Deploying OpenRAG on Kubernetes

This guide explains how to deploy the OpenRAG stack on a Kubernetes cluster using Helm.


  • A Kubernetes cluster with GPU nodes available (NVIDIA runtime) and nvidia-gpu-operator installed.
  • A StorageClass that supports ReadWriteMany (RWX) access mode.
    This is required because the Ray cluster workers and the OpenRAG app need to access the same shared volumes (e.g. for .venv, model weights, logs, data).
  • If using ingress, the ingress-nginx controller needs to be installed on the cluster.

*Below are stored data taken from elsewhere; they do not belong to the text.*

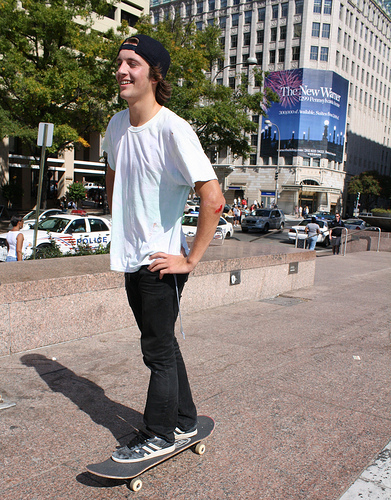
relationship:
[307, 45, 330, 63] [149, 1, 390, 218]
window on side of building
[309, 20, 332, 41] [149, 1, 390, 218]
window on side of building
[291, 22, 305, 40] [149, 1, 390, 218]
window on side of building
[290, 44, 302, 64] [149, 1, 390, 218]
window on side of building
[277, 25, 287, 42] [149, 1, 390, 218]
window on side of building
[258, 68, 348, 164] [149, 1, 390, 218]
banner hanging from building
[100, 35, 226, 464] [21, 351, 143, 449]
man has shadow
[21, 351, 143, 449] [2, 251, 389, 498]
shadow cast on ground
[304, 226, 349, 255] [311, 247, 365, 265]
handrail on sides of stairs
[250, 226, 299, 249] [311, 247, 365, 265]
handrail on sides of stairs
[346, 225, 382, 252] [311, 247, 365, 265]
handrail on sides of stairs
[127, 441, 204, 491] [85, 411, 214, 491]
wheels on bottom of skateboard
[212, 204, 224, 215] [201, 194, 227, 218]
cut on elbow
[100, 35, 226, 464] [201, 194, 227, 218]
man has elbow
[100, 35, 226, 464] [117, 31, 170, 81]
man wearing cap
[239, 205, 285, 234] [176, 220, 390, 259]
suv driving on road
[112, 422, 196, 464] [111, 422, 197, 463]
shoes have shoes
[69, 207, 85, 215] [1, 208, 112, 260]
light on top of police car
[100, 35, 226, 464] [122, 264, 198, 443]
man wearing jeans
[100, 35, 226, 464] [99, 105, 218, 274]
man wearing shirt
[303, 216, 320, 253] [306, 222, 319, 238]
woma wearing shirt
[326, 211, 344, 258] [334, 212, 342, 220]
man wearing glasses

  1. Create a values.yaml file:

    • Copy or create a new values.yaml at the root of your repo.
    • You can see the full example file inside the chart: ../charts/openrag-stack/values.yaml
    • Customize the values you need (e.g., image tags, resources, ingress host, storage class, environment variables, secrets).
  2. Set environment and secrets:

    • Edit the env.config and env.secrets sections in your values.yaml.
    • Secrets (API keys, tokens, Hugging Face credentials, etc.) will be mounted into the cluster as Kubernetes secrets.
  3. Install or upgrade the release from GHCR:

    Terminal window
    helm upgrade\
    --install openrag oci://ghcr.io/linagora/openrag-stack\
    -f ./values.yaml\
    --version 0.1.0
    • openrag is the Helm release name.
    • oci://ghcr.io/linagora/openrag-stack is the remote chart location.
    • -f ./values.yaml specifies your custom configuration.
    • --version 0.1.0 ensures you deploy a specific chart version.

  • If using a public IP instead of a hostname, you can leave ingress.host empty in your values.yaml.
    The ingress will then match all hosts.

  • If you later configure a hostname + TLS (via cert-manager), just update ingress.host and redeploy.

  • Ensure your GPU nodes have the correct NVIDIA drivers and nvidia RuntimeClass configured.